Running from the Fashion Police

1 Jul

Yesterday was laundry day.  The dryers here are a little slow, so I spent the entire day wandering around the boatyard in my laundry day clothes: a red long-sleeved t-shirt, a green fleece, a pink fleece, a black fleece (it was cold, I’m telling you), and a pair of black long-winter-underwear pants.  And my formerly-white flip-flops.  I admit, it was a grim picture.  I must have talked to a dozen people over the course of the day.  But did I get a single funny look?  A raised eyebrow?  A muffled snicker?  I did not.  Because this is how cruisers look.

I always get a kick out of ads for “cruising wear”.  We limp into port after ten days at sea, smelly and tired and on a three-t-shirt rotation, and the welcome wagon appears with a guide to the area.  The first thing I see is a full page glossy of two Barbie-like models, airbrushed to within an inch of their lives, wearing whites so bright I think I might have to put my sunglasses back on.  But I can turn the page with a clear conscience – this advertisement was not meant for me.  This ad was printed for people with a) taste, b) money, and c) regular access to washing facilities.  In a phrase: charter boaters.

That’s fine.  Full-time cruising isn’t an appropriate venue for fashion-platery.  I am not here to win a beauty contest.  (By mere virtue of the fact that I am both female and under 40, I already have a rarity value in the cruising community that even multiple fleeces and long winter underwear can’t erase.)

So just how bad is the fashion situation aboard s/v Papillon?

What the man-about-town is wearing this season.
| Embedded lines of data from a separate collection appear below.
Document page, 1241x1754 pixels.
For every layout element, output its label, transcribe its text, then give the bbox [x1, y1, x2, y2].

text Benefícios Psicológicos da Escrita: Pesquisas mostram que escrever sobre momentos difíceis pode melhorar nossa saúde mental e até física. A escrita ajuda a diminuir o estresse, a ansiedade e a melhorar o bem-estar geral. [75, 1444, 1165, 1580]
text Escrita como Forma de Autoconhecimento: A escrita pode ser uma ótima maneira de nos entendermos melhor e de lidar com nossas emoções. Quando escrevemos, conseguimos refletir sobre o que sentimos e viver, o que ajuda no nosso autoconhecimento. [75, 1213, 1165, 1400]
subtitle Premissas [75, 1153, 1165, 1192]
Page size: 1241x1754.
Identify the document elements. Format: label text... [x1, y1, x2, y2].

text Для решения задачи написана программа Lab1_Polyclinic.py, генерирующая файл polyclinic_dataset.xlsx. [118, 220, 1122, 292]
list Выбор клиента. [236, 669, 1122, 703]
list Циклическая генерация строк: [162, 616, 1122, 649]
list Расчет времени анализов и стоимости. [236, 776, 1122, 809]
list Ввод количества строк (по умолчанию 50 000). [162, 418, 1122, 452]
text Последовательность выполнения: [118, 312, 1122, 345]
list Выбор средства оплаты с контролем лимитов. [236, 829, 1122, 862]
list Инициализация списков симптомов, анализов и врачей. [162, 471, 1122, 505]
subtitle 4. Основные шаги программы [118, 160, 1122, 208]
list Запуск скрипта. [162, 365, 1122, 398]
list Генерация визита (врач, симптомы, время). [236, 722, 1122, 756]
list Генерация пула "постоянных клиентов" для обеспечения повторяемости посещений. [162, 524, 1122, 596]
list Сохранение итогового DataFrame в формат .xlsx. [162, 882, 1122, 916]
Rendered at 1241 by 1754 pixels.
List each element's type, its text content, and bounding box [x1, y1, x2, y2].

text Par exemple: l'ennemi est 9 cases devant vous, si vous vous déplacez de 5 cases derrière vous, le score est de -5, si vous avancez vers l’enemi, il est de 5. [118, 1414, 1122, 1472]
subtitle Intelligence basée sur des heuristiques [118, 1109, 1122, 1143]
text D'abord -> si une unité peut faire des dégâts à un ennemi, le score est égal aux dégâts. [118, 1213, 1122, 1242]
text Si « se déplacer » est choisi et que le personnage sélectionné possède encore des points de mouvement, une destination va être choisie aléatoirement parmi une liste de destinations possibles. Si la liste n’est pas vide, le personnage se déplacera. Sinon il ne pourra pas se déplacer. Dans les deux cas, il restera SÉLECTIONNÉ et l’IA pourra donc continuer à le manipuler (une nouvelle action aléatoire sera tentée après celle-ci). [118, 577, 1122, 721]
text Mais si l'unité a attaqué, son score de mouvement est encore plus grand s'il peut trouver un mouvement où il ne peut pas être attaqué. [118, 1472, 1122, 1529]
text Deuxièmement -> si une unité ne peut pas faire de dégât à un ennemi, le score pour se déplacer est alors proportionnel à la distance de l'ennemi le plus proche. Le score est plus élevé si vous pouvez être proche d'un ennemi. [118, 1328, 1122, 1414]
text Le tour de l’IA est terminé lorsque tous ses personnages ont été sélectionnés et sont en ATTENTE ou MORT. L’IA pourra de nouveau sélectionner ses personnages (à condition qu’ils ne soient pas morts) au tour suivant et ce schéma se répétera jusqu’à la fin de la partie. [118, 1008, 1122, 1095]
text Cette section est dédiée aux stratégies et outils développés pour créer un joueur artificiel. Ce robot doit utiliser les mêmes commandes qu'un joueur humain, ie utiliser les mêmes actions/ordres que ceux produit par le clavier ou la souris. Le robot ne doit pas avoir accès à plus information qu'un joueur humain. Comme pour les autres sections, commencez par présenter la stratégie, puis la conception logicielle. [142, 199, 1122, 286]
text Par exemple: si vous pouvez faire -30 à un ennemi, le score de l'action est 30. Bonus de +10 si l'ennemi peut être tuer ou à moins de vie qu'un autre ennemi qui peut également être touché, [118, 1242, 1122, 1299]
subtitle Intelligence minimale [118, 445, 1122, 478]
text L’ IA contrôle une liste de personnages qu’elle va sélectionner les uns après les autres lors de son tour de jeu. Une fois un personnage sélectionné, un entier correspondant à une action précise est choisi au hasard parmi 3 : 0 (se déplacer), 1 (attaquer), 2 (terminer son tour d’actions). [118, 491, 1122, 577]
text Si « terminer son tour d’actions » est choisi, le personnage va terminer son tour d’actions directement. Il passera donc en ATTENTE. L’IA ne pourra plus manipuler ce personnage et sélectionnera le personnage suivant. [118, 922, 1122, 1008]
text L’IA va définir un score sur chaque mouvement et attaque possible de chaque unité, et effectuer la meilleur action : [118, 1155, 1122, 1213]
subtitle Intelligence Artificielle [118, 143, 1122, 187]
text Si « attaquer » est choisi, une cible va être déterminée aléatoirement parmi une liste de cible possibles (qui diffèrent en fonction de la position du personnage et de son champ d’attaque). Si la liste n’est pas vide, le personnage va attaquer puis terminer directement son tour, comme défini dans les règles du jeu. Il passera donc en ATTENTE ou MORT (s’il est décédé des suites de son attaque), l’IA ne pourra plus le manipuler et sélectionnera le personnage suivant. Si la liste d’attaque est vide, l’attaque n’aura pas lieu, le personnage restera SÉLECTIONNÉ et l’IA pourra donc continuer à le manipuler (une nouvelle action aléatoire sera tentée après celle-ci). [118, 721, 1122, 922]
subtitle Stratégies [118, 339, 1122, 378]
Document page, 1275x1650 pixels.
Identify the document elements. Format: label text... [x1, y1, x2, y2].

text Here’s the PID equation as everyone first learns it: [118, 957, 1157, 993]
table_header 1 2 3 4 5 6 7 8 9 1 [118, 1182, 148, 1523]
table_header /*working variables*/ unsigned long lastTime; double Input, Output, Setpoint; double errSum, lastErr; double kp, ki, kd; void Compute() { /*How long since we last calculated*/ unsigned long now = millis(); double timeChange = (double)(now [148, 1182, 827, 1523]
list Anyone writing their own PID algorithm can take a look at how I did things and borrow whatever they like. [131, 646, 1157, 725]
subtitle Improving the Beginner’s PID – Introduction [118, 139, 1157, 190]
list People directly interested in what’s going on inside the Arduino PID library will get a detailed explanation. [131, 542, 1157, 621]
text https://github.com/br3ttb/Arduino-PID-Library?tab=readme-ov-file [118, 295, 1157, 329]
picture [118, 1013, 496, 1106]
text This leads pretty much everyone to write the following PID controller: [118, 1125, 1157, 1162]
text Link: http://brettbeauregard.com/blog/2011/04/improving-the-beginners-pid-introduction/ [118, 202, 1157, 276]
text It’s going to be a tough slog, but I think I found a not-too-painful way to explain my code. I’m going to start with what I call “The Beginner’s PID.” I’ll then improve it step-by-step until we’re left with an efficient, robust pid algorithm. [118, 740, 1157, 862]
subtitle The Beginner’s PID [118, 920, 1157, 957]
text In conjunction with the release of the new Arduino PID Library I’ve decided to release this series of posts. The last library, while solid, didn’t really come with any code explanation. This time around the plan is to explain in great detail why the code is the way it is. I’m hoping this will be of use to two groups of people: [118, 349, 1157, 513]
A long time ago in a galaxy far, far away, Erik wore nice dress shirts to work.  When we moved aboard, these shirts shifted to a “nice item to wear on land” status.  As they wore down further, they became work shirts once again – physical work shirts.  The good people at Brooks Brothers may be weeping into their mocha lattes to see what has become of their wares, but I think they should be proud of how well their fabric has lasted through years of sun, oil, dirt, and general gunk.


I can explain.

Your correspondent is elegantly attired in her ubiquitous black fleece, a pair of pvc overalls, and dirty flip-flops.  Cruising ladies have two hair options – short and easy to manage, or long and easy to tie back. I am a dedicated type 2.  I chose the overalls because the prospect of sitting in the gravel in my regular jeans was frankly unappealing.  Are you sensing a theme here?  Practicality is king.  (Some of you may be wondering what I am doing.  I am sewing colour-coded tabs of webbing onto the anchor chain, obviously!  It makes it easy to tell how much chain we have let out.  And I am doing it on the ground, because, when you are sewing on a boat, you take your machine to the job, and not the other way around.)

And these are my clean pants.

The kids are actually fairly fashionable, all things considered.  The problem is, they are also permanently filthy.  I swear, Indy had been wearing these pants for less than ten minutes when I took this photo.  Twenty minutes later, the purple shirt was also caked in mud.  Also not shown are her bare legs, which are mud-dipped, scabbed, and a general fright.  The girls have learned to hose off before returning aboard (thank goodness for the Hand Washers), but still.  They leave again, they get dirty again.

Mud-and-soap cupcakes, anyone?

Oh, how the mighty have fallen.  My dear, self-named Stylish.  Pants rolled up into a dirty, shapeless lump.  Mud splatters from head to toe.  Rapidly-fraying shirt.  At least the smile is as cute as ever.  As with Indy, this is the early-morning “clean” version of Stylish.  By the end of the day, I could have stood their clothes up in the corner.

And there we stand.  Sure, we will look a little better when we are out of the boatyard and back in the tropics, if only because it is hard to make a bathing suit look too terrible.  But that’s okay.  We’ll save our money for new seacocks, and leave the high fashion to others.